On Sat, Nov 1, 2008 at 4:45 PM, Dan Ritter <dsr-mzpnVDyJpH4k7aNtvndDlA at public.gmane.org> wrote:

> On Sat, Nov 01, 2008 at 12:35:46PM -0400, markw-FJ05HQ0HCKaWd6l5hS35sQ at public.gmane.org wrote:
> > I posted an ad on Craigslist and explicitly stated that U.S. citizenship
> > was required and then applicants MUST be on the Boston side of the rt-128
> > loop.
> >
> > I'm getting people from Pakistan, India, Russia, etc. answering the ad.
> >
> > The rates are insanely low. $12/hour!!!
> >
> > IMHO outsourcing is killing the software industry in the U.S. but how can
> > companies resist paying software developers McDonald's wages?
>
> Week 1: you do 80% of the work by writing the spec for the offshore
> developers to follow.
>
> Week 2: you are reassured by your Remote Project Manager at Offshore
> Software Development Corporation Inc  that everything is coming along
> just fine.
>
> Week 8: the first list of questions from the developers emerges.  Half of
> them are RTF-language-M trivia, and the other half don't make sense. You
> spend the week giving appropriate pointers.
>
> Week 12: Googling around, you trip over badly-worded ExpertsExchange
> questions with recognizable snippets of your pseudo-code.
>
> Week 13: Remote project manager says that the one bad egg has been fired
> and replaced. Everything is coming along just fine.
>
> Week 17: Project manager tells you the first release is ready for QA
> and acceptance. After thirty-four hours downloading, you have a 72MB
> ZIP file... corrupt.
>
> Week 22: Project manager inquires as to whether the spec can be changed
> to fix just one little issue. The proposed change completely defeats
> the purpose of the program in the first place.
>
> Week 25: A Linux programmer from Delhi announces an open-source project
> that solves most of what you wanted. Version 0.1 is at least as good as
> what you would have had after two weeks working on this yourself, and
> he wrote it last night. You cancel your contract with Offshore Software
> Development Corporation Inc and offer him a chunk of cash to finish it
> the way you'd like it.
>
> Week 27: The independent guy's code works pretty well.

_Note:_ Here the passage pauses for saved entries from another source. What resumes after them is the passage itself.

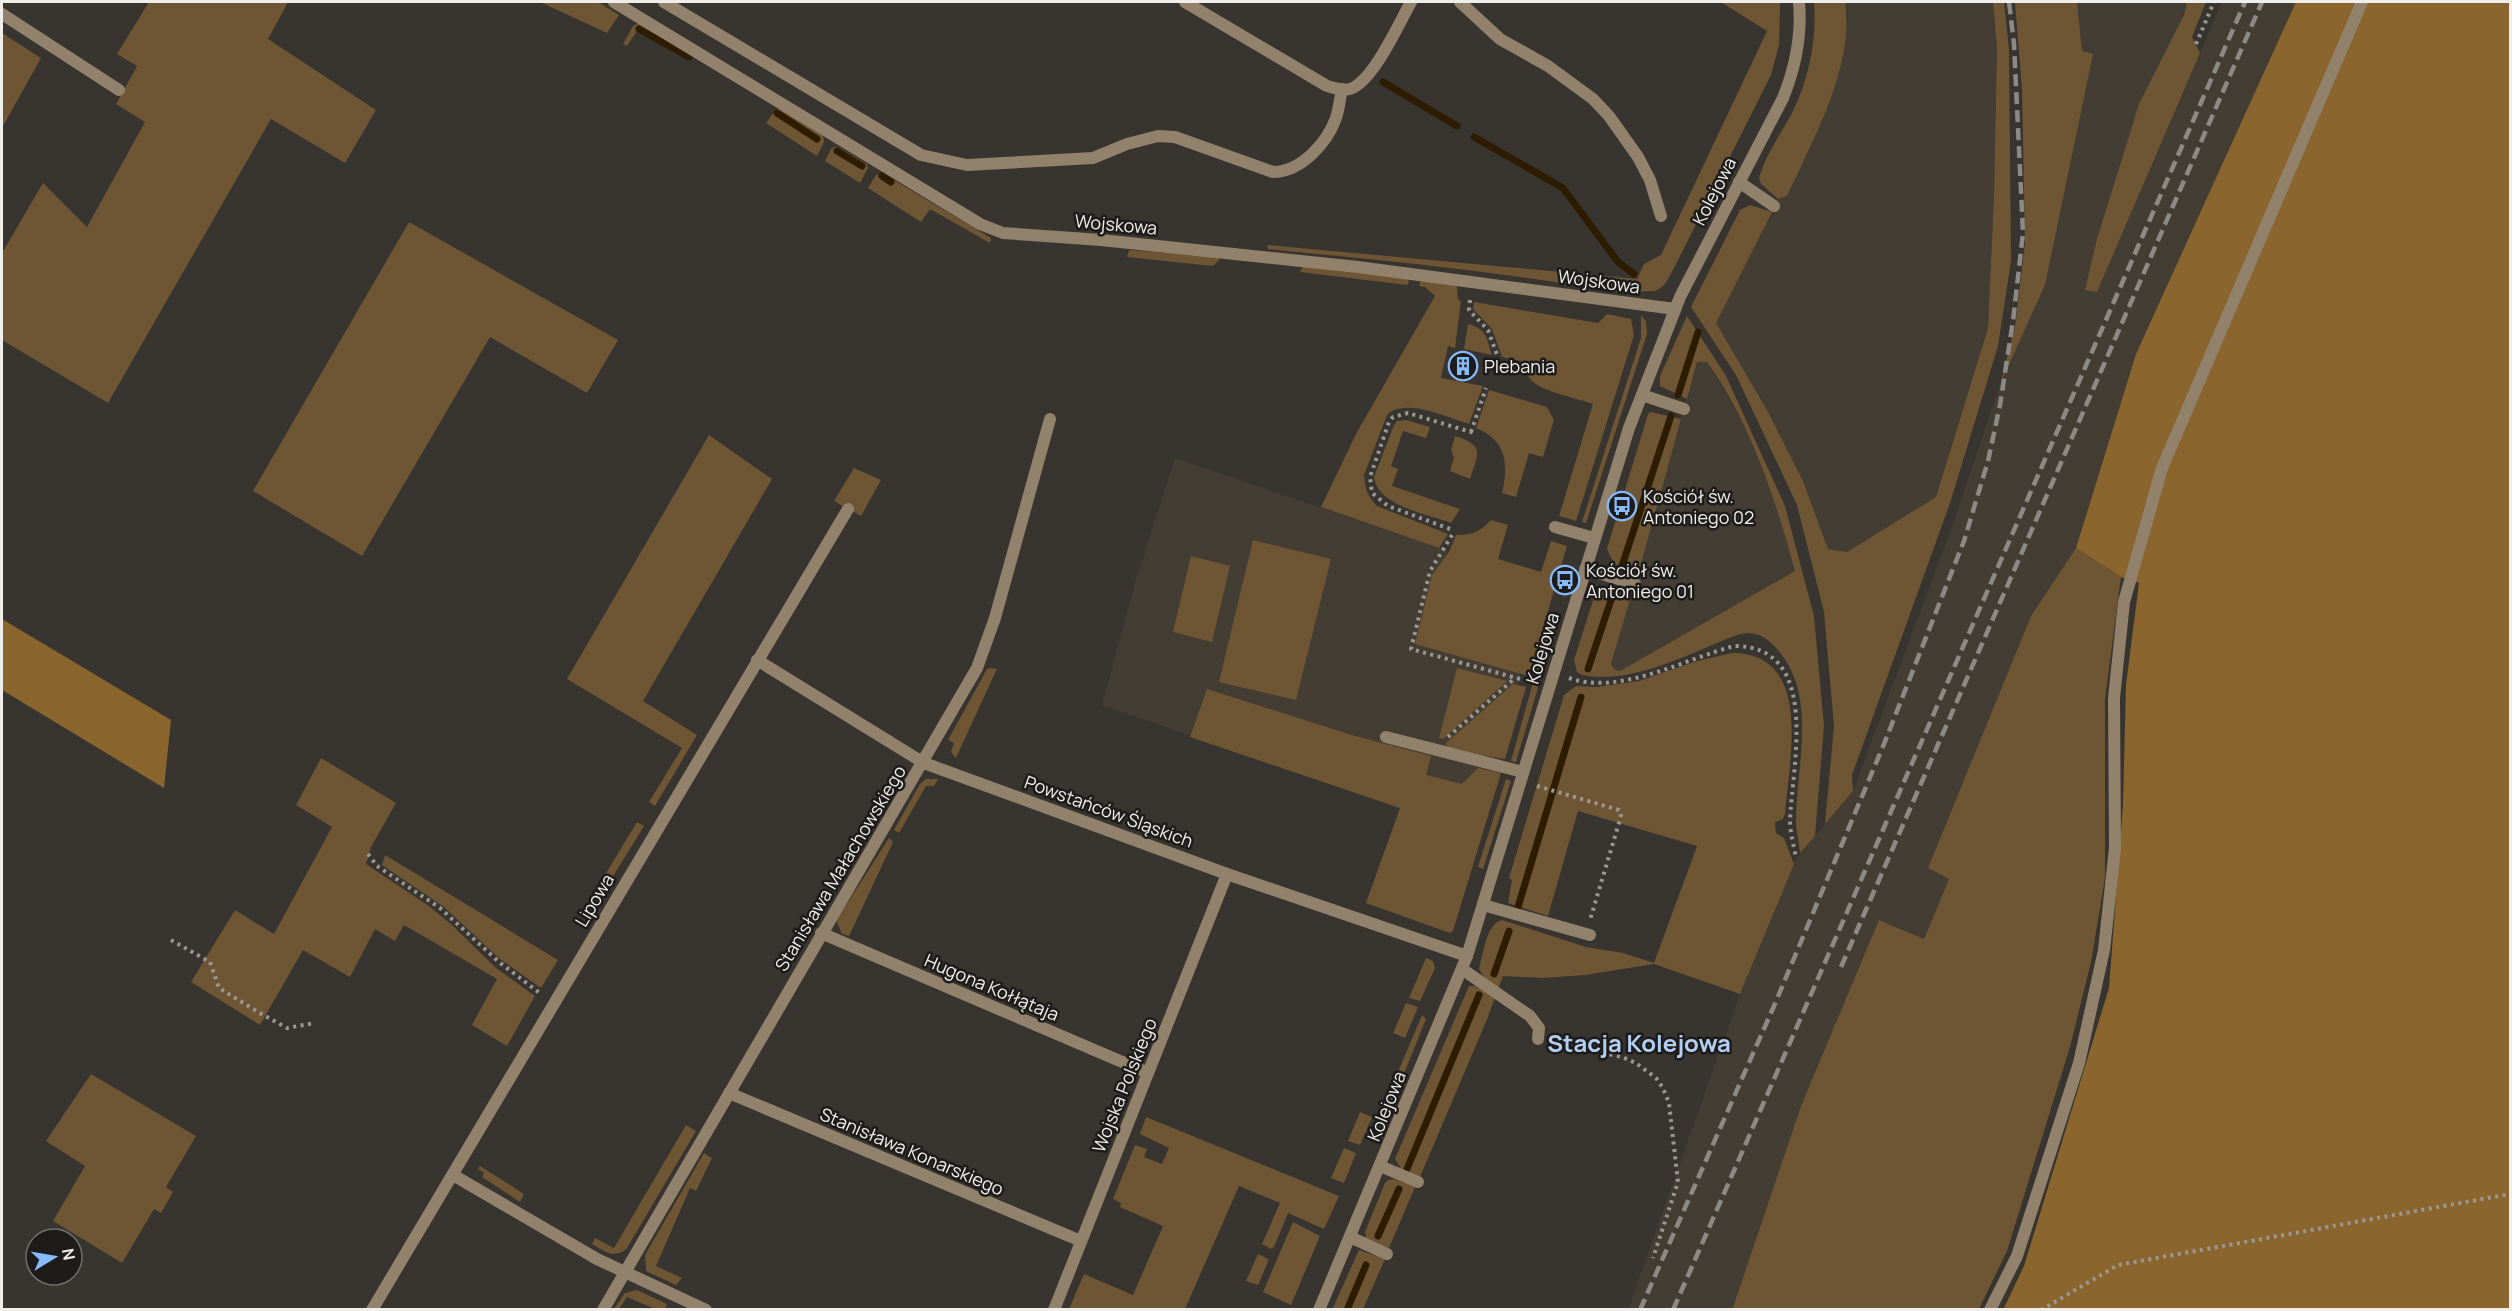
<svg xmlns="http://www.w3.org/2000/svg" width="2512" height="1311" viewBox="0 0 2512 1311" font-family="Manrope,sans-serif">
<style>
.built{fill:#443d33}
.green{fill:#6e5634}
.forest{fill:#8a652e}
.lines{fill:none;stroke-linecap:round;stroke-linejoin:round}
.stream{stroke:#2e1c00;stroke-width:7}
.path{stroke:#9b9894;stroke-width:4;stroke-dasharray:3 4.5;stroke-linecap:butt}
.service{stroke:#93826b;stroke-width:12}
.minor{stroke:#93826b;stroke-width:12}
.tertiary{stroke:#93826b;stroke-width:12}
.rail{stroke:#8d8a86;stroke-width:4.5;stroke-dasharray:12 6;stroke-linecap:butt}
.labels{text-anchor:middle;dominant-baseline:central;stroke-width:5;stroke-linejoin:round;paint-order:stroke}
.street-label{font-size:18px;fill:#f0eeeb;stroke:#1e1c1a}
.poi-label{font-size:18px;fill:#f0eeeb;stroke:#1e1c1a;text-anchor:start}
.district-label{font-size:24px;font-weight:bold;fill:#b2cef3;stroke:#1e1c1a}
</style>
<rect width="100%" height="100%" fill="#383430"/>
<g class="built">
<polygon points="1845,2 1993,2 1997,48 1994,195 1988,328 1936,497 1847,552 1828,549 1803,481 1716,323 1778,199 1787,196 1848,20"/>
<polygon points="2077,2 2187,2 2097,292 2222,2 2296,2 2136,354 2076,548 2031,616 1928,868 1949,879 1924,939 1880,920 1801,1106 1732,1309 1628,1310 1740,994 1796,858 1853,791 1951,529 2001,382 2045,285 2092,54 2082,51"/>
<polygon points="1707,361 1750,436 1779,513 1795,571 1620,671 1614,669 1611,664 1697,362"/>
<polygon points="1175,458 1547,585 1519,680 1497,772 1366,903 1400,808 1102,705 1136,580"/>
</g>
<g class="green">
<polygon points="149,2 288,2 268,39 376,110 345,163 271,119 108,403 2,340 2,253 43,183 87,227 145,122 116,104 137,66 117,54"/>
<polygon points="540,2 598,2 619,15 607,33"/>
<path d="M1721,2H1780L1779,45L1771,75L1674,268C1670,275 1666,285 1659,289C1651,294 1643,288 1635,295C1513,273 1391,261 1268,249L1267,245L1637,279L1644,264L1661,255L1767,31Z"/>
<path d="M1814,2H1845C1855,65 1813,140 1787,196L1778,199L1761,184L1759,178C1766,154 1782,132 1793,111C1809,78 1817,38 1814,2Z"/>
<polygon points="1993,2 2004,2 2009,49 2011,261 1998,346 1950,503 1852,775 1853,791 1825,824 1834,726 1824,612 1797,505 1736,375 1691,307 1740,210 1750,205 1772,212 1716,323 1768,412 1803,481 1828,549 1847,552 1936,497 1988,328 1994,195 1997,48"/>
<polygon points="2015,2 2077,2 2082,51 2093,54 2045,285 2001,382 2015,327 2025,243 2022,89"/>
<polygon points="2187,2 2206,2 2192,37 2200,53 2097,292 2085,290 2097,239 2139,104 2184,15"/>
<polygon points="638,23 687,54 688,60 637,31 627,46 623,44 633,26"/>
<polygon points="2,33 41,58 2,128"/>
<polygon points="776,109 781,109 823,136 824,142 817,156 766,123"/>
<polygon points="836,146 867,164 868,168 860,183 825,161 831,149"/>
<polygon points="882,173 991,238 990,243 930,209 921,222 868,188 876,175"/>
<polygon points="409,222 618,340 587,393 490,337 362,556 253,491"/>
<polygon points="1129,250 1219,257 1219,260 1213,266 1127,257"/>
<polygon points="1303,266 1407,278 1409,282 1407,285 1300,272"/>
<path d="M1421,280L1452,281L1457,287L1458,300L1461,301L1455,348L1448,346L1441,378L1483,386L1469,424C1447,418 1406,397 1387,415L1364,475C1365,489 1368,497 1377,506L1448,534L1439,548L1321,507L1357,432L1435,296L1425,287L1419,286Z"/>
<path d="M1474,302L1598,323L1607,314L1631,319L1634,335L1576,521L1559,516L1593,404C1577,398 1542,392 1531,380C1527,375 1526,369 1525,362L1502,357L1492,329L1473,309Z"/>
<polygon points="1641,315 1646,321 1647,334 1586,523 1582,522 1641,338"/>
<path d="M1687,316L1726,376L1785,506L1814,616L1824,726L1815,836L1800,853C1799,842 1796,831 1796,821C1796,764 1819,695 1776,648C1766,636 1756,631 1740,634C1690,652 1636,685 1582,675L1577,672L1574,660L1596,591L1608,589L1631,596L1611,664L1614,669L1620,671L1795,571C1775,498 1751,424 1707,362H1697L1687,399L1660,386V376Z"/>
<path d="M1468,324C1487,329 1486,337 1492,355L1464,349Z"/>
<path d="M1489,390L1547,407L1554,420L1543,457L1529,453L1516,497L1502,493C1509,463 1506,440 1476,428Z"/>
<polygon points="1651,412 1681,419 1639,571 1614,564 1607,549 1648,414"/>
<path d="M1406,420L1430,427L1426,438L1403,431L1391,466L1398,469L1392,486L1460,509L1451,523C1428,514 1377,506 1374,477L1394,425L1397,421Z"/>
<polygon points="709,435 772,479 643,701 697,735 655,806 649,802 682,748 567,679"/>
<path d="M1455,436C1485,446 1479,452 1470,479L1450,471L1454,457L1451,450Z"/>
<polygon points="854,468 881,480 861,516 834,501"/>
<path d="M1491,520L1508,525L1498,559L1541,572L1551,541L1567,546L1529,676L1415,644L1432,575L1449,552L1456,535C1472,535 1480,532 1491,520Z"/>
<polygon points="1253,540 1331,559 1296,700 1219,682"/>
<polygon points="2076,548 2121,577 2105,699 2105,878 2091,962 2070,1047 2007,1251 1979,1309 1732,1310 1801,1106 1879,920 1924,939 1949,879 1928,868 2031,616"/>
<polygon points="1191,556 1230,566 1212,642 1173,632"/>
<polygon points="1550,622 1554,624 1553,637 1516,762 1511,761"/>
<path d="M1732,653C1814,653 1789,760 1785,814L1783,819L1775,822L1776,833L1784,838L1794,864L1740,994L1654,964L1585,975L1543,978L1503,976L1498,989L1484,977L1479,969C1483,955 1486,924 1502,920L1586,947L1623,953L1654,963L1697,846L1578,811L1548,916L1508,903L1512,880L1509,878L1564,695L1576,686L1596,687L1639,681L1697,661Z"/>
<polygon points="990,668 997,669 995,673 956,758 951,752 954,743 948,740 987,669"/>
<polygon points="1457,668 1507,681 1443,739 1439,738"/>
<polygon points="1513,684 1526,687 1505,759 1448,749 1446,743"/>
<polygon points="1207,689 1355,736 1431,756 1426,775 1462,784 1478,768 1501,773 1453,931 1450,933 1366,903 1400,808 1190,737"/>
<polygon points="321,758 396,803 371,847 366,864 429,906 452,925 496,968 535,996 507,1046 472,1025 497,979 404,925 395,941 375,929 350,977 303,950 260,1025 191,982 235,910 274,934 332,827 296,805"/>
<polygon points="926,779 938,779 934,786 926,786 899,833 894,830 920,784"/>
<polygon points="1506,779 1511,781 1483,869 1478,867"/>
<polygon points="637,822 644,826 612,878 605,875"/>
<polygon points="889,838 893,842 849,936 842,934 837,922 838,918"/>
<polygon points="385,855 558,960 541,988 500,959 444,907 382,865"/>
<polygon points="1426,958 1433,961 1435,968 1420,1001 1409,998"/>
<polygon points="1469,986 1475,986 1495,997 1488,1017 1420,1177 1404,1173 1395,1159"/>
<polygon points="1406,1003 1418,1007 1405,1038 1393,1033"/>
<polygon points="1422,1015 1426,1019 1390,1108 1382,1110"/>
<polygon points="91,1074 196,1136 166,1187 173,1192 161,1213 154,1209 122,1263 53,1221 85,1166 46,1141"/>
<polygon points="1360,1112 1372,1117 1360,1145 1348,1141"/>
<polygon points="1146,1117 1339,1196 1324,1229 1288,1213 1274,1247 1271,1249 1262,1244 1280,1203 1239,1186 1185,1309 1069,1309 1084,1274 1133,1295 1163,1226 1120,1207 1121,1203 1113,1199 1135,1145 1147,1149 1144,1157 1162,1164 1169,1148 1140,1134"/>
<path d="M686,1125L696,1131L627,1248C615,1260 604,1251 592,1244L595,1238L614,1248Z"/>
<polygon points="1344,1148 1356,1153 1344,1183 1331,1178"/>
<polygon points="704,1153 712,1158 696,1191 690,1188 656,1266 682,1278 676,1285 646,1271 645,1255"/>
<polygon points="480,1166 524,1194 520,1202 482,1177 484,1173 478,1169"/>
<polygon points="1394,1179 1415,1187 1389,1248 1366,1238 1365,1232 1385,1183 1388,1180"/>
<polygon points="1293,1222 1320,1236 1291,1305 1263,1292"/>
<polygon points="1359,1250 1385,1259 1363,1309 1332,1310"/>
<polygon points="1258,1254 1268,1259 1268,1262 1258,1285 1246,1281"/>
<polygon points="637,1290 667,1304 665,1309 655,1309 627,1297 619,1309 614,1309 625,1293"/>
</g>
<g class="forest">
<polygon points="2296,2 2510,2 2510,1309 2003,1310 2024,1266 2109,988 2123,805 2126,685 2139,583 2121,577 2076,548 2136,354"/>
<polygon points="2,619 171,720 164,788 2,690"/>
</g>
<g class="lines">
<g class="stream">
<polyline points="639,29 689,57"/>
<polyline points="1383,82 1457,126"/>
<polyline points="777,113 817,139"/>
<polyline points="1474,137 1563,188 1618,262 1634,274"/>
<polyline points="837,151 862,166"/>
<polyline points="882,176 891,182"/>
<polyline points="1678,395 1698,332"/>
<polyline points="1622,566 1671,416"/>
<polyline points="1588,669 1614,591"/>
<polyline points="1518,907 1581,697"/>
<polyline points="1494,974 1509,931"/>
<polyline points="1407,1169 1479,995"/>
<polyline points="1378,1236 1399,1189"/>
<polyline points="1347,1310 1366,1265"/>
</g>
<g class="path">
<polyline points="2196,44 2214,2"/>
<polyline points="1470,300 1469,310 1488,330 1497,355"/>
<polyline points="1471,432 1486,388"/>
<polyline points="1450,529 1388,506 1372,493 1370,477 1389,422 1393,417 1408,413 1474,433"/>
<polyline points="1452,535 1430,571 1411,649 1531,682"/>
<path d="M1569,678C1619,696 1685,659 1734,646C1822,646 1792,765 1790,821C1790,833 1794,846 1796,858"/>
<polyline points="1448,737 1514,679"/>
<polyline points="1537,786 1619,810 1621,815 1619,823 1590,920"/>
<polyline points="368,854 377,866 440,908 499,962 541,994"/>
<polyline points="171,940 210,962 219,988 258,1012 287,1028 315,1023"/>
<polyline points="1553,1035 1590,1050 1622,1057 1636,1063 1656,1078 1663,1088 1669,1103 1678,1182 1653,1258"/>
<polyline points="2041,1310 2118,1265 2510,1194"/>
</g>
<g class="service">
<path d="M664,2L921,155L967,165L1093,158L1127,144L1158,136L1175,137L1273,172C1301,172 1327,143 1336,118C1339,109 1340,98 1342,89"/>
<path d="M1185,2L1327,86C1334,88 1343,91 1350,89C1373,82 1399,23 1411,2"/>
<polyline points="1460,2 1500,39 1548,66 1593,99 1609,116 1638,157 1650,180 1661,216"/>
<polyline points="1739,182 1774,206"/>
<polyline points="1642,395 1684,409"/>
<polyline points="1555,527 1594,538"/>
<polyline points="1585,569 1635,584"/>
<polyline points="1386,737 1523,772"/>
<polyline points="1483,905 1590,935"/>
<polyline points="1462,969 1530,1016 1539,1028 1538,1039"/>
<polyline points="1380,1166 1418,1182"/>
<polyline points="1350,1237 1387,1254"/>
<polyline points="1990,1310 2017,1256 2079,1063 2104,950 2115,848 2114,698 2124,602 2162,468 2362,2"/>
</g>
<g class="minor">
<polyline points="614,2 980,224 1003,233 1101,240 1358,267 1675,309"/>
<polyline points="2,14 119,90"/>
<polyline points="757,660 924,763 1227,874 1467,956"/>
<polyline points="821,933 1148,1073"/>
<polyline points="729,1093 1081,1241"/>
<polyline points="453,1175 597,1259 706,1310"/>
<polyline points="372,1310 848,509"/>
<polyline points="603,1310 977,668 995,618 1050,419"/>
<polyline points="1054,1310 1227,874"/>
</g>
<path class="tertiary" d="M1319,1310L1467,956L1629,428L1680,297L1783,98C1796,66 1802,36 1799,2"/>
<g class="rail">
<polyline points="1841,967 2262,2"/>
<polyline points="1640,1310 1774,1006 1884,744 1964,541 1988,461 2000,405 2013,321 2023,233 2014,44 2009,2"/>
<polyline points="1673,1310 2245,2"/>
</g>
</g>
<defs>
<g id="building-ring" transform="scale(1.5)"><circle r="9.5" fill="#1e1c1a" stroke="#87bbfb" stroke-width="1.5"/><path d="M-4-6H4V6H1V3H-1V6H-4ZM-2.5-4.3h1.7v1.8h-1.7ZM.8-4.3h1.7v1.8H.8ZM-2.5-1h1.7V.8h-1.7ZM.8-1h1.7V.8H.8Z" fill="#87bbfb"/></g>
<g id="bus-ring" transform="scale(1.5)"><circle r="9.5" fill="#1e1c1a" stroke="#87bbfb" stroke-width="1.5"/><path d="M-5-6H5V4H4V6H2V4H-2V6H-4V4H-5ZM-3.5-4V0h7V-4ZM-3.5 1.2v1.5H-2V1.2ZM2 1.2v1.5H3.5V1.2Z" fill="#87bbfb"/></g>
</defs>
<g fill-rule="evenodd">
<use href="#building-ring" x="1463" y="366"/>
<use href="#bus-ring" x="1622" y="506"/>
<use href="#bus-ring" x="1565" y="580"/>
</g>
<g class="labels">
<g class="street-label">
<text transform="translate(1714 191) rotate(-63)">Kolejowa</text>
<text transform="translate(1116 224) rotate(5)">Wojskowa</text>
<text transform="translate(1599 281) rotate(8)">Wojskowa</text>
<text transform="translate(1542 648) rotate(-73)">Kolejowa</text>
<text transform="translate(1109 811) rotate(20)">Powstańców Śląskich</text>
<text transform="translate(840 868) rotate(-59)">Stanisława Małachowskiego</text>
<text transform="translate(594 900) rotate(-59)">Lipowa</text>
<text transform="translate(992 987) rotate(23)">Hugona Kołłątaja</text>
<text transform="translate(1124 1085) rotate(-68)">Wojska Polskiego</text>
<text transform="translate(1386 1106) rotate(-68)">Kolejowa</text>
<text transform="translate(912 1151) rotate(23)">Stanisława Konarskiego</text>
</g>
<g class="poi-label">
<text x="1484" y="366">Plebania</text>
<text x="1643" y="496">Kościół św.<tspan x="1643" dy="21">Antoniego 02</tspan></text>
<text x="1586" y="570">Kościół św.<tspan x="1586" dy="21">Antoniego 01</tspan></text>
</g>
<g class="district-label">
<text x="1639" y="1042">Stacja Kolejowa</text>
</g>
</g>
<rect width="2512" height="1311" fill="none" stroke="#f0eeeb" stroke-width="6"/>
<g transform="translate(54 1257) rotate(79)"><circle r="28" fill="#1e1c1a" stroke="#72706e" stroke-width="1.5"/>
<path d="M0-4.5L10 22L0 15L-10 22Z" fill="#87bbfb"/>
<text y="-9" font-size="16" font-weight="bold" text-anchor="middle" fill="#f0eeeb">N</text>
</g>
</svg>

You give up on
> trying to recover any money from OSDC Inc and stop sending them
> checks.
>
> If you were a large corporation, multiply the above timeline by a factor
> of 2 or more, and the amount of money you spent by 10.  It's possibly that
> changing corporate priorities and reshuffles could delay the discovery
> that OSDC Inc doesn't do very much for years.
>
>
> Summary: if it's critical to your business, you cannot outsource
> it.
>
>
> -dsr-
>
> --
> http://tao.merseine.nu/~dsr/eula.html<http://tao.merseine.nu/%7Edsr/eula.html>is hereby incorporated by reference.
>

Years ago I worked for Verizon's VIP department and we were responsible for
creating the desktop images that got installed on 10's of thousands of
computers.  Each department would ask for a custom image with the
applications they wanted.  So to make things easy we took all the
applications like M$Office, Notes, etc and used a packaging software to make
them a one click install.  We also took all OS and app updates and packaged
them for remote installation.

Well upper management thought it would be a good idea to start outsourcing
this process to a company in India.  They figured we could get a 3 to 1
ratio on "talent".  Something that would take us 1 hour to package
litterally took them over 8 weeks.  We went as far as to teach them how to
use InstallShield and how to script and they still couldn't do it as fast as
us.  So management finally realized it was costing them more to outsource
keeping us and them paid, so they got rid of the outsourcing.